Putin was born from silence; Trump, from noise. The former KGB agent is a child of Soviet secrecy, control, and strategy. Trump, instead, is a product of spectacle, television, and excess. Putin rules through fear and opacity; Trump through visibility and provocation.
Both reduce politics to a personal act. Putin molds it with discipline and calculation; Trump with narcissism and improvisation. But the substance is the same: concentrate power in one man and present it as destiny.
Psychologically, they share a distrust of weakness and a conviction that strength—military or symbolic—is the measure of respect. Yet their relationship to the state is fundamentally different: Putin is its autocratic custodian; Trump, its media destroyer. The former defends the state as a sacred body; the latter dismantles it to prove he is greater than it.
And yet both have grasped an ancient truth: modern hegemony no longer comes from tanks, but from perception. Putin controls it; Trump manipulates it. The first fears chaos; the second wields it. Two faces of an authority that, in different ways, feeds on the same hunger—for dominance and recognition.

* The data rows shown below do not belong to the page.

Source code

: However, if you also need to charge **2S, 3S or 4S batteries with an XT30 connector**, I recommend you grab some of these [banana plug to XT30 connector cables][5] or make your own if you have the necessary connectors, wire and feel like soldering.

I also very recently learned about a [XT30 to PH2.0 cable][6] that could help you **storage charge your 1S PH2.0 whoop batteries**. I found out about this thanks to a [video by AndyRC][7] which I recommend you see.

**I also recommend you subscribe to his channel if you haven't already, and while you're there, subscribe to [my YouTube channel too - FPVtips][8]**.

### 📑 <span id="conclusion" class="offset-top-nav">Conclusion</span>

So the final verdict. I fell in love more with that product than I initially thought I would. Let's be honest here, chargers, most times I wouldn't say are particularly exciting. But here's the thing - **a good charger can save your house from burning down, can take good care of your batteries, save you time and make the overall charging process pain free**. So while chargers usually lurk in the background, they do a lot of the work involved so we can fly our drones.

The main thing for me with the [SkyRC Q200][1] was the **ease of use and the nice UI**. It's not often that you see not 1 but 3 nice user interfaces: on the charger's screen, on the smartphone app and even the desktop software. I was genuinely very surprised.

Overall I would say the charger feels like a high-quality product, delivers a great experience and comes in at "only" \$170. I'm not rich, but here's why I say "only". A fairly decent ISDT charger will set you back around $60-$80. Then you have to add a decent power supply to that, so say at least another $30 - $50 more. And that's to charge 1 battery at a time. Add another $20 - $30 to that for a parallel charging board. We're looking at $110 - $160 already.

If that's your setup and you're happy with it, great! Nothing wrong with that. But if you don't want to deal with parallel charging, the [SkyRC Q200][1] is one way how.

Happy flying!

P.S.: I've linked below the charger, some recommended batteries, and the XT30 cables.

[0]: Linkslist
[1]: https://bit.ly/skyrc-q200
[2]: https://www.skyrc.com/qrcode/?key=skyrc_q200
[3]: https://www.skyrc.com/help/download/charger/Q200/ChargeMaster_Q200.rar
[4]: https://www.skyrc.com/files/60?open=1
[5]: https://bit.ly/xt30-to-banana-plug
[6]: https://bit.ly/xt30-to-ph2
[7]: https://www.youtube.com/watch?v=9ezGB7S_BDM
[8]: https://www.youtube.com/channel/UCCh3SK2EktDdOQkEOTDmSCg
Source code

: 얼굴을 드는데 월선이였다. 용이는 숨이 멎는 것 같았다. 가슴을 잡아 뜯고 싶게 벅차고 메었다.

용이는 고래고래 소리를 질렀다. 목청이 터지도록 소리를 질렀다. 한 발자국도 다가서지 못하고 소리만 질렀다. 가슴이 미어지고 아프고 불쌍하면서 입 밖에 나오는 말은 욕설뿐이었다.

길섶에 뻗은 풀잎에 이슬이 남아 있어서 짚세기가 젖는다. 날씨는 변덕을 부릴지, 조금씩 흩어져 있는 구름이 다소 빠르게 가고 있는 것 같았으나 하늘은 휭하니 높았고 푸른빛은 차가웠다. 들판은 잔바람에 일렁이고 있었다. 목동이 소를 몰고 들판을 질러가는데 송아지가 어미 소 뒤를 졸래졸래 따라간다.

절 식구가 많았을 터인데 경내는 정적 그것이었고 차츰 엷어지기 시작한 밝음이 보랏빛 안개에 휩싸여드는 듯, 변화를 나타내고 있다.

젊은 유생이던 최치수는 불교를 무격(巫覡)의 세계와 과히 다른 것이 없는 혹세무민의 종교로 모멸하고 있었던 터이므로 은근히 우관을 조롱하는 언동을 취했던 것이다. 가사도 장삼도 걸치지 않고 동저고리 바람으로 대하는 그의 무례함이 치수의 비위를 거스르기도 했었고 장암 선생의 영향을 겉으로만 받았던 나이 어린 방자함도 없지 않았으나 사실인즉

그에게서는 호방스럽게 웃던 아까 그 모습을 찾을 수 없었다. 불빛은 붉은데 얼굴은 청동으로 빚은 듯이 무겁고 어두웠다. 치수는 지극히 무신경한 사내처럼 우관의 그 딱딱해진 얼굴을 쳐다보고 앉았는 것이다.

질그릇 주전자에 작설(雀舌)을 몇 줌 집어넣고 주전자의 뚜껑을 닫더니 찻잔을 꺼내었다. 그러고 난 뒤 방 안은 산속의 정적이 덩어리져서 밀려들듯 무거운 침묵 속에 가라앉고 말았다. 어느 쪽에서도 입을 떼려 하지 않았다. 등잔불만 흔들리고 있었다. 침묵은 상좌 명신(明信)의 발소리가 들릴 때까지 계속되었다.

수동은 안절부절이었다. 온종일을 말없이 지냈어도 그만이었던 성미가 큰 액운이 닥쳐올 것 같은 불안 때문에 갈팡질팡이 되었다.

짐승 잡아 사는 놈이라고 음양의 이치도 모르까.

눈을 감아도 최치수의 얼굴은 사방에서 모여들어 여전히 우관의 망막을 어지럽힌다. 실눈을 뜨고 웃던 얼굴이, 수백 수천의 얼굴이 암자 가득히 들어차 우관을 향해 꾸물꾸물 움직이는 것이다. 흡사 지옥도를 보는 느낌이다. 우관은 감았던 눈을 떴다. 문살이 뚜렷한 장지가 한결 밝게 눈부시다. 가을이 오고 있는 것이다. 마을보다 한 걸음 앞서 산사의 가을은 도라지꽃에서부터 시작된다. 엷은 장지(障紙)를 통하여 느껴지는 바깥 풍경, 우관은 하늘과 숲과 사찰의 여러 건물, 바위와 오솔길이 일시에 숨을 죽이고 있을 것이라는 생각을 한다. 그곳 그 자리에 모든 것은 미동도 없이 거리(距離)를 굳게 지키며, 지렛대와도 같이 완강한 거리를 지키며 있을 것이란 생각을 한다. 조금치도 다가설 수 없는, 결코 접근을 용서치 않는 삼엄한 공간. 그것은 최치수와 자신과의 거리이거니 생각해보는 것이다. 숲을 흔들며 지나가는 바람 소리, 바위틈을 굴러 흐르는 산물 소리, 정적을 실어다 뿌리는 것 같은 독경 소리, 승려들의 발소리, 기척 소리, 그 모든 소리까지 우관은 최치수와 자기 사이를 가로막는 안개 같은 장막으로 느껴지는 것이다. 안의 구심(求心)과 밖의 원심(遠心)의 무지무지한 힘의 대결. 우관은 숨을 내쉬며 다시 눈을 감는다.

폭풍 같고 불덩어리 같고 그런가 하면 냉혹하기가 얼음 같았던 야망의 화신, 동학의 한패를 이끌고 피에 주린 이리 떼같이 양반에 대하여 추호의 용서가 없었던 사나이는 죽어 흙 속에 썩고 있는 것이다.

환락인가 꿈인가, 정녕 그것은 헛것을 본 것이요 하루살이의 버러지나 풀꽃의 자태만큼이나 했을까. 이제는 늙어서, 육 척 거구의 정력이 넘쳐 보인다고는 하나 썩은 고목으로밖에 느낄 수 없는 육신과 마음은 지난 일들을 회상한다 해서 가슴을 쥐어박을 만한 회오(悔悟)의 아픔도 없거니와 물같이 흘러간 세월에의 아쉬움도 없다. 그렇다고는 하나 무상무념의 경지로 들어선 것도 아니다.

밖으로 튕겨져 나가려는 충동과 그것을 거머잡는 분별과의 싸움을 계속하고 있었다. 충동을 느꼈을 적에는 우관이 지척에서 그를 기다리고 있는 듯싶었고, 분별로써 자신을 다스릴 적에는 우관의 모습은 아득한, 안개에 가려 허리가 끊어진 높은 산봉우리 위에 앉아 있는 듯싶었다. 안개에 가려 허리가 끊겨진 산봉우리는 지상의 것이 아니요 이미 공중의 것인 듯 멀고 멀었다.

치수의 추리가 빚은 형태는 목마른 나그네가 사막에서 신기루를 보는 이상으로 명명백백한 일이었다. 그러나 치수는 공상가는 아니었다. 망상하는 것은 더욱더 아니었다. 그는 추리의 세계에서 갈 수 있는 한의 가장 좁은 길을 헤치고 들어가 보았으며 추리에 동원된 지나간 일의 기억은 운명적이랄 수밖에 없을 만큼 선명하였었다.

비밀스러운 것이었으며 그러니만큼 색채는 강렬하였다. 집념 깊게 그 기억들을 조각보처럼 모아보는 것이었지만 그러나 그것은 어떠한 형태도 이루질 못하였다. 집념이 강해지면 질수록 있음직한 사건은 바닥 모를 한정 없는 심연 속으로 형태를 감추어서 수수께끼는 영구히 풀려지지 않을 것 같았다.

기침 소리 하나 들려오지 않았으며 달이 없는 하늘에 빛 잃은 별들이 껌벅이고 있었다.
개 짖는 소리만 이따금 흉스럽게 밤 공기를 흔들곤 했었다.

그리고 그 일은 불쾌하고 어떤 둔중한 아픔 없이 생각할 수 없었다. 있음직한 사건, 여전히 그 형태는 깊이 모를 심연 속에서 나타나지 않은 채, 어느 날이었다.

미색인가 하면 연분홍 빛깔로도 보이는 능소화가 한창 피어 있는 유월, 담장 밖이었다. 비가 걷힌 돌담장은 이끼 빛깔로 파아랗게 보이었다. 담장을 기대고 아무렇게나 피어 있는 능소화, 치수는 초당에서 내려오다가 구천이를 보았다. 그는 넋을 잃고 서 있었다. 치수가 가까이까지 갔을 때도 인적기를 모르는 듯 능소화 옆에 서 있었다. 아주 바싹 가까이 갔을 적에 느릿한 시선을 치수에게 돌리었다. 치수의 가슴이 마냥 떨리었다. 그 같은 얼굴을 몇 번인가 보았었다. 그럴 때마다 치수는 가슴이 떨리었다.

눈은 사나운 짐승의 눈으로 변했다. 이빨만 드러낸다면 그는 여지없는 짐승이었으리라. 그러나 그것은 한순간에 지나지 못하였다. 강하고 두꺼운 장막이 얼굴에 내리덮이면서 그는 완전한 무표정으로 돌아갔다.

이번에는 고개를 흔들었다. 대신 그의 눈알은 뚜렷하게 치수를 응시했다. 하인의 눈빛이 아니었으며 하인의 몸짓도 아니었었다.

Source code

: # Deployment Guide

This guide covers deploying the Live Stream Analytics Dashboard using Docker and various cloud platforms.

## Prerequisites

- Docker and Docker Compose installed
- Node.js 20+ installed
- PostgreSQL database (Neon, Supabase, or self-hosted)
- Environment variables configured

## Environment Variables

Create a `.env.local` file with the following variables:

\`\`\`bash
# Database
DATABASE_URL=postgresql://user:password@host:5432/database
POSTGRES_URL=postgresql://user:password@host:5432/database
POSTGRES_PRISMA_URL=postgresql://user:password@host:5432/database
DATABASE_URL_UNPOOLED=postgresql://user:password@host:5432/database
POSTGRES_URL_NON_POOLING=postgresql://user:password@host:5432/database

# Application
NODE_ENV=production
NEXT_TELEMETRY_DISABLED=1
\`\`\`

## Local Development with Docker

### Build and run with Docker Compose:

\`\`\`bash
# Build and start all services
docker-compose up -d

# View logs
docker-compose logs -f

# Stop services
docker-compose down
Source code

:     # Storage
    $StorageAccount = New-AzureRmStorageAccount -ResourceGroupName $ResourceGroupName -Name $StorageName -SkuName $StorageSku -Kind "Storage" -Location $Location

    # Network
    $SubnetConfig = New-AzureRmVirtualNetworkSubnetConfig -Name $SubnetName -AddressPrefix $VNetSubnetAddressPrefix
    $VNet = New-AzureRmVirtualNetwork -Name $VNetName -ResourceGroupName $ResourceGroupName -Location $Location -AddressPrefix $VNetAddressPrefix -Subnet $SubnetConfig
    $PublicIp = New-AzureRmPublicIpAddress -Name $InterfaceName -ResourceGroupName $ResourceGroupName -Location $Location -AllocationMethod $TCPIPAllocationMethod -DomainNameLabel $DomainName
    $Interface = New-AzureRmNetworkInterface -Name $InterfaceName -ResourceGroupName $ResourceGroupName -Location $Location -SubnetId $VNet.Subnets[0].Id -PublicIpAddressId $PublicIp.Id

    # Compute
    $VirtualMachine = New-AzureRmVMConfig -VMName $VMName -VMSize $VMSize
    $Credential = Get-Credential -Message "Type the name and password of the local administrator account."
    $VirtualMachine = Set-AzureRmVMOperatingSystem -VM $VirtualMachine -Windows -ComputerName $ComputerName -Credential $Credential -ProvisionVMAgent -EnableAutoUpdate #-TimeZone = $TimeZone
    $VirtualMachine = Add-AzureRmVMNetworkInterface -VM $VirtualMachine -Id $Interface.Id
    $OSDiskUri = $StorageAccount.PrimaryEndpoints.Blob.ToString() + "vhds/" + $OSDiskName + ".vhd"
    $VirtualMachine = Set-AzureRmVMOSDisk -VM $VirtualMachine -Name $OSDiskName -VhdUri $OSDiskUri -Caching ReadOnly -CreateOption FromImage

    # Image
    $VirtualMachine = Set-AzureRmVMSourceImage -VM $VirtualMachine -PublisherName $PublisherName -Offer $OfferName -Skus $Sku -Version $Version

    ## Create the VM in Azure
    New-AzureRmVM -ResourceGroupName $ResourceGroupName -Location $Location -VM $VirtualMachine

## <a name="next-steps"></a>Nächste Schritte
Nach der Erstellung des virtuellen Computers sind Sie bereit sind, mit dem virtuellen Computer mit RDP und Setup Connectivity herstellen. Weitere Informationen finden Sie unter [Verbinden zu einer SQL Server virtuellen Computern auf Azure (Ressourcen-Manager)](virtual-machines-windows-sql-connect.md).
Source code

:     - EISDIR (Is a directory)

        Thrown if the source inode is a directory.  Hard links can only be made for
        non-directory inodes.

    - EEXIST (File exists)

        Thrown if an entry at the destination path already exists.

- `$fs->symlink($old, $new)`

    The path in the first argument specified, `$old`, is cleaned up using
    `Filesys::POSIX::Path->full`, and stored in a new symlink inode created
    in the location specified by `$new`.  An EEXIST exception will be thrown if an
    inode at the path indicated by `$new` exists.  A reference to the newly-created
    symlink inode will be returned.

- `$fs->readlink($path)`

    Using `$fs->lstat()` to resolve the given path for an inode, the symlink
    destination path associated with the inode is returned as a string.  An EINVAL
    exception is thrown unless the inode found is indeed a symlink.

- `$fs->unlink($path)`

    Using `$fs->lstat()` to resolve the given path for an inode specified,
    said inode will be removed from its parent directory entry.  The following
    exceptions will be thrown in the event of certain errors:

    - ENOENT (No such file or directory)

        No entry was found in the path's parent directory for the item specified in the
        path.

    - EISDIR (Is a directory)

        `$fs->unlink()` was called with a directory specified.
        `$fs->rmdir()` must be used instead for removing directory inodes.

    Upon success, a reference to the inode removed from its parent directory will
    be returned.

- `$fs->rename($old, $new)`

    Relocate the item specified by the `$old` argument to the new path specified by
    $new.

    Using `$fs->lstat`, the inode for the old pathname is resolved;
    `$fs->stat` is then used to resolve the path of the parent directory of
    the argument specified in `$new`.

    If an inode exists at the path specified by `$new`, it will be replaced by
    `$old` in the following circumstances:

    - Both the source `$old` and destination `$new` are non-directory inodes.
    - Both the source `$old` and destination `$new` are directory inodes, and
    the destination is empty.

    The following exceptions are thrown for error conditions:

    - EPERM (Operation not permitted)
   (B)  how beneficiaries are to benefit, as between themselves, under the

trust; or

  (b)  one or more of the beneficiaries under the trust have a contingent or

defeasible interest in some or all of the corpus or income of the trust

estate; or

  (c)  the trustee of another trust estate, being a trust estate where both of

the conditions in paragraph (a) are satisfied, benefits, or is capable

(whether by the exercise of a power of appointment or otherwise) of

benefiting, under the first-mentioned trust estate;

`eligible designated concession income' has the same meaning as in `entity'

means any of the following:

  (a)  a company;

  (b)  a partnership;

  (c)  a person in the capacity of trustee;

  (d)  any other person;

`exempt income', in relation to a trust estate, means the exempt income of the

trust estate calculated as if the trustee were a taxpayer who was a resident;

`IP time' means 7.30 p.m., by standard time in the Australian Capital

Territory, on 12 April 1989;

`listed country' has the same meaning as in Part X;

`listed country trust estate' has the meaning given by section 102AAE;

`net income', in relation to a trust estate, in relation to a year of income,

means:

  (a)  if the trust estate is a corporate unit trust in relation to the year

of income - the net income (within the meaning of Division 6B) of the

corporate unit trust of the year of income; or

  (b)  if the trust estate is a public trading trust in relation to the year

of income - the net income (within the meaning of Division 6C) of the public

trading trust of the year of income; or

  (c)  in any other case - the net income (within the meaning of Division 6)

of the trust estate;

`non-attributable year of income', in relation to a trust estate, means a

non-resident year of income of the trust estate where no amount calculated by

The Lie as a Political and Communicative Myth
Twentieth-century totalitarianism taught that a lie, repeated often enough, becomes collective truth. Goebbels theorized the “big lie” as an instrument of mass control.
Trump brought this strategy into the twenty-first century, replacing state propaganda with digital propaganda. His falsehoods do not aim to persuade but to confuse, dissolving the very notion of reality.
In the post-truth era, the leader does not impose a doctrine; he creates an alternate universe where every fact can be reinterpreted. It is a subtle but dangerous power, because it erodes trust in institutions and makes rational dialogue impossible.
The Denial of Failure and the Fragility of Ego Disguised as Strength
The charismatic leader cannot admit defeat. For Mussolini, military failure was the generals’ fault; for Hitler, it was betrayal; for Trump, the 2020 election was “stolen.”
Denying reality serves to protect the image of infallibility. For such men, truth is not a value but a threat. Their power rests on personal faith that tolerates no cracks.
Behind the mask of strength lies deep insecurity: fear of being forgotten, losing applause, fading into irrelevance. The authoritarian ego is a fragile armor, constantly seeking its reflection in public approval.
Mussolini sought the crowd in Piazza Venezia, Hitler in the Reichstag, Trump in the virtual masses of social media. Each, in his own way, built a cult of self that eventually devoured reality.
Conclusion: The Long Shadow of Charisma
The parallel between Trump and historical dictators does not lie in institutional violence, but in the psychology of power. The difference is one of context, not dynamics: the modern democratic world, with its global media, offers new tools for the same ancient impulse—to dominate through image.
Trump, like the leaders of the past, has mastered the art of seducing fear and shaping the language of anger. But what binds him to them is, ultimately, a universal fragility: the inability to exist without public adoration.
And when power becomes nothing more than a reflection of one’s own ego, the danger is not only for the ruler—but for the democracy that surrounds him.